Applied Mathematics Computational Laboratory (AMCL)

Principal Investigator Martin Bazant

Co-investigators Alan Edelman , Rodolfo Rosales , Linn Hobbs


The Applied Mathematics Computational Laboratory is a facility for high-performance scientific computation in the Department of Mathematics, featuring a 32-processor Beowulf cluster (16 dual-processor Athlon MP 2000+, each has 1.67 GHz CPU and 1 GB memory): heaviside.mit.edu. The AMCL is available to the entire Department and other special users at MIT for both research and educational purposes, subject to the usage policy. The Beowulf cluster is being used in simulations of granular flow in pebble-bed nuclear reactors and of radiation damaged ceramics, waves in lakes.

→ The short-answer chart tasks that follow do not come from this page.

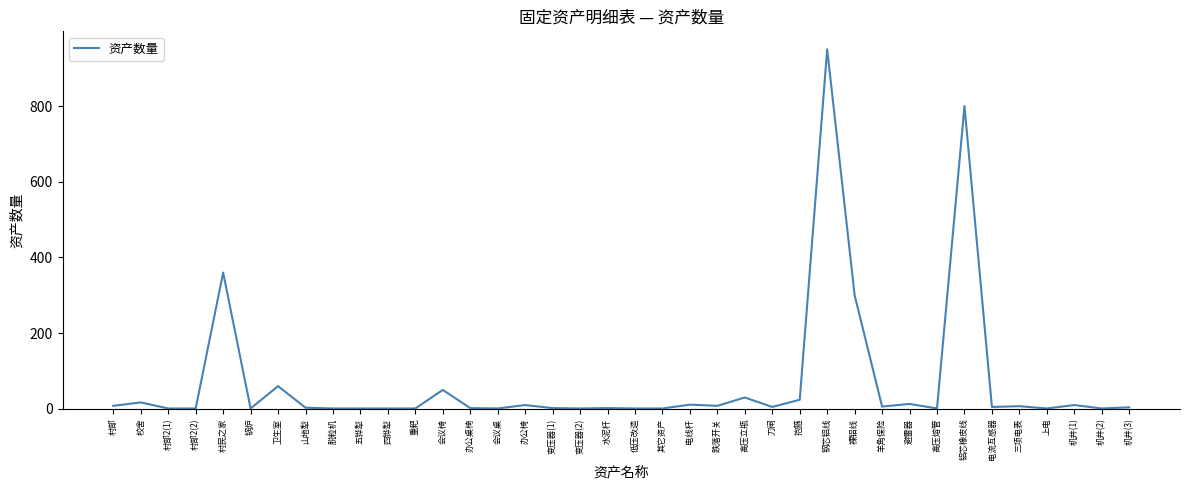

What position from the right is 刀闸?

14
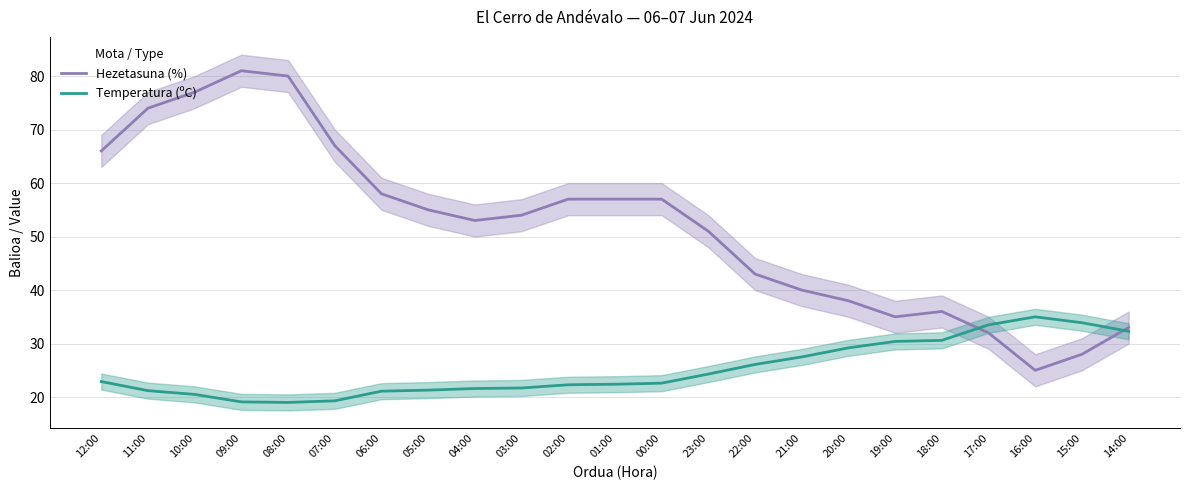

At 11:00, list the series in order from largest to smallest.

Hezetasuna (%), Temperatura (ºC)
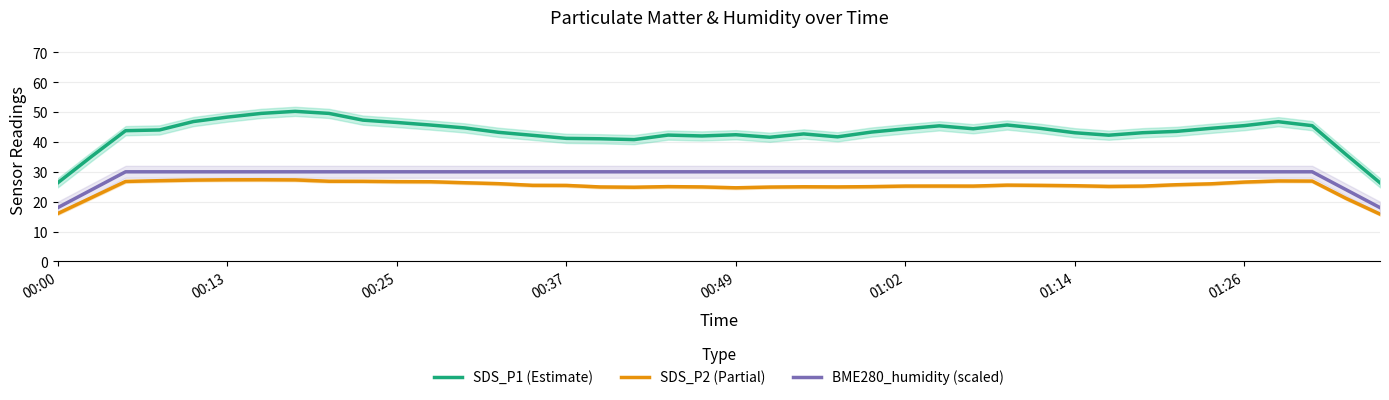

Rank the series by their average value, from lowest to highest.

SDS_P2 (Partial), BME280_humidity (scaled), SDS_P1 (Estimate)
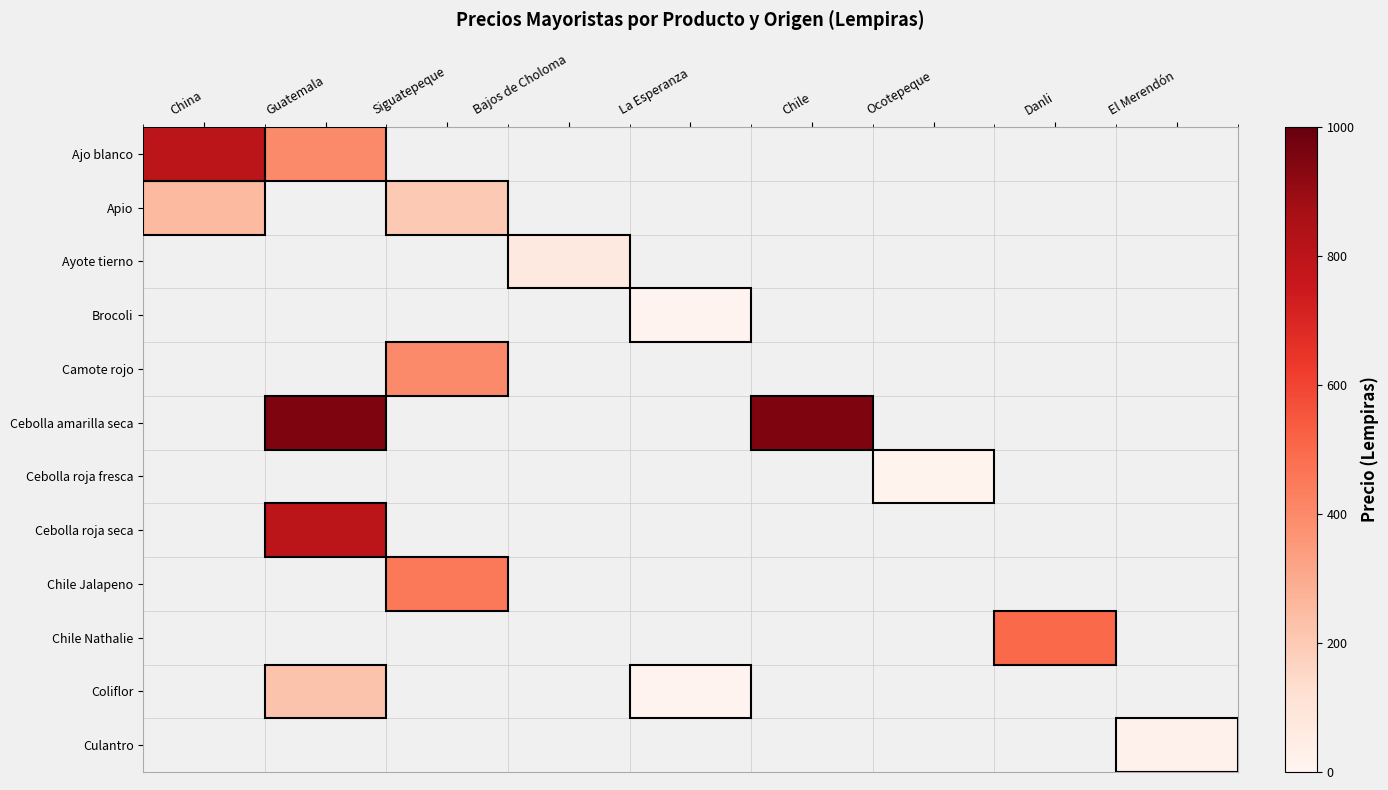

What is the smallest value displayed?

8.0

Currently, our largest parallel simulations (by Chris Rycroft) involve a granular dynamics code originally developed by the group of Gary Grest at Sandia National Laboratory. For example, it takes several days of real time on 20 processors to simulate the complete drainage of 50,000 monodisperse spherical pebbles from a model pebble-bed reactor. The MIT reactor will contain roughly 400,000 pebbles, so we are planning to increase the size of our Beowulf cluster and to improve its efficiency with faster switches.